> Passage shown
<<<<

Change In Ownership.  The oil and gas lease in Trico Land Co., LLC v. Kenoil Producing, LLC,[4] contained a change-in-ownership clause stating that “no change in ownership of the land or assignment of rentals or royalties shall be binding on the lessee until after the lessee has been furnished with a written transfer or assignment or a true copy thereof.”  The original lessor conveyed the leased premises to Trico Land Company but failed to notify the lessee of the conveyance.  The lessee then failed to timely pay delay rentals and Trico filed suit claiming that lease lapsed due to the lessee’s failure to pay.  The court held that the lessor’s failure to notify the lessee of a change in ownership of the leased premises excused the lessee’s failure to timely tender delay rentals, and thus, the lease remained in full force and effect.

>>>>

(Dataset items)
<<<<

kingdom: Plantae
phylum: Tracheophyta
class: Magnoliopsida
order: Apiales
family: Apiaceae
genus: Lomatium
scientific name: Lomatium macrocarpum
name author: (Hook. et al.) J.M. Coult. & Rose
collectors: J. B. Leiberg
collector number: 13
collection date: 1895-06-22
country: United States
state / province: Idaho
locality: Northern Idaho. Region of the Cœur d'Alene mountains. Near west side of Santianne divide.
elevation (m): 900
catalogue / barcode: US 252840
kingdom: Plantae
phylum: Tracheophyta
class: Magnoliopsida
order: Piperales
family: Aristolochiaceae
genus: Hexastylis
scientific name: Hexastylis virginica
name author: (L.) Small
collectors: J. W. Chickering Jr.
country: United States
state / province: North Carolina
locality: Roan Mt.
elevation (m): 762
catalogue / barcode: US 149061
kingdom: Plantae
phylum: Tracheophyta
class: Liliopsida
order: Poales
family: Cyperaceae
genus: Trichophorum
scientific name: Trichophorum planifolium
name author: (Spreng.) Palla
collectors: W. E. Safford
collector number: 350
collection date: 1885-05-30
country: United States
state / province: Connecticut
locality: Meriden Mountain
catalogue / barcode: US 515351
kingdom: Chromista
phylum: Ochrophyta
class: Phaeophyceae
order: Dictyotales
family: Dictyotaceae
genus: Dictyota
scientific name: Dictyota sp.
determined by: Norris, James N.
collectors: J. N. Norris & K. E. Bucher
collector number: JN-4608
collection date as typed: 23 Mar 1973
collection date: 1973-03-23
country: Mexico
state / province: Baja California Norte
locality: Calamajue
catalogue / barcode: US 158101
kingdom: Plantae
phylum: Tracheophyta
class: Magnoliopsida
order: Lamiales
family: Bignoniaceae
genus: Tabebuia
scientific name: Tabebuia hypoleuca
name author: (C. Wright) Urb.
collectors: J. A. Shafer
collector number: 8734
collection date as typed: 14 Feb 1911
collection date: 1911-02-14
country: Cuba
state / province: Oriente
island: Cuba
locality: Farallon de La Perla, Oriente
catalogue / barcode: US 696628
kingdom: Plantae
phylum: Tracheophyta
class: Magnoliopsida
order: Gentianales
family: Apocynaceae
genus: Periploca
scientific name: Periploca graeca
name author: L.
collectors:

>>>>

> Task instructions
1) In the records, render the part that opens with the line containing "state / province: Connecticut" and closes with the line containing "order: Gentianales" as a numbered list, leaving out blank lines.
2) Write the next part of the lease passage, picking up after its final sentence.
The lease passage and the records were drawn from separate sources.

> Set of answers
1)
1. state / province: Connecticut
2. locality: Meriden Mountain
3. catalogue / barcode: US 515351
4. kingdom: Chromista
5. phylum: Ochrophyta
6. class: Phaeophyceae
7. order: Dictyotales
8. family: Dictyotaceae
9. genus: Dictyota
10. scientific name: Dictyota sp.
11. determined by: Norris, James N.
12. collectors: J. N. Norris & K. E. Bucher
13. collector number: JN-4608
14. collection date as typed: 23 Mar 1973
15. collection date: 1973-03-23
16. country: Mexico
17. state / province: Baja California Norte
18. locality: Calamajue
19. catalogue / barcode: US 158101
20. kingdom: Plantae
21. phylum: Tracheophyta
22. class: Magnoliopsida
23. order: Lamiales
24. family: Bignoniaceae
25. genus: Tabebuia
26. scientific name: Tabebuia hypoleuca
27. name author: (C. Wright) Urb.
28. collectors: J. A. Shafer
29. collector number: 8734
30. collection date as typed: 14 Feb 1911
31. collection date: 1911-02-14
32. country: Cuba
33. state / province: Oriente
34. island: Cuba
35. locality: Farallon de La Perla, Oriente
36. catalogue / barcode: US 696628
37. kingdom: Plantae
38. phylum: Tracheophyta
39. class: Magnoliopsida
40. order: Gentianales

2)
Lease Formation.  A group of landowners engaged attorneys to negotiate oil and gas leases on their behalf in Bruzzese v. Chesapeake Exploration, LLC.[5]  Plaintiffs, who were part of the landowner group, signed an Agreement to Accept Lease Offer (the Agreement) and returned it to Chesapeake.  However, the Plaintiffs never actually signed a lease.  Plaintiffs later discovered that other energy companies were making better offers and informed their attorney they wished to back out of the landowner group and terminate the Agreement.  The court held that even though Plaintiffs never signed an actual lease, by executing the Agreement the parties formed an enforceable contract and were bound by the terms of the lease with Chesapeake.  The court stated, “Though parties ordinarily manifest their assent to a written contract by signing it, a party may manifest its assent by some other act or conduct.”  In this case, the other act or conduct was the execution of the Agreement.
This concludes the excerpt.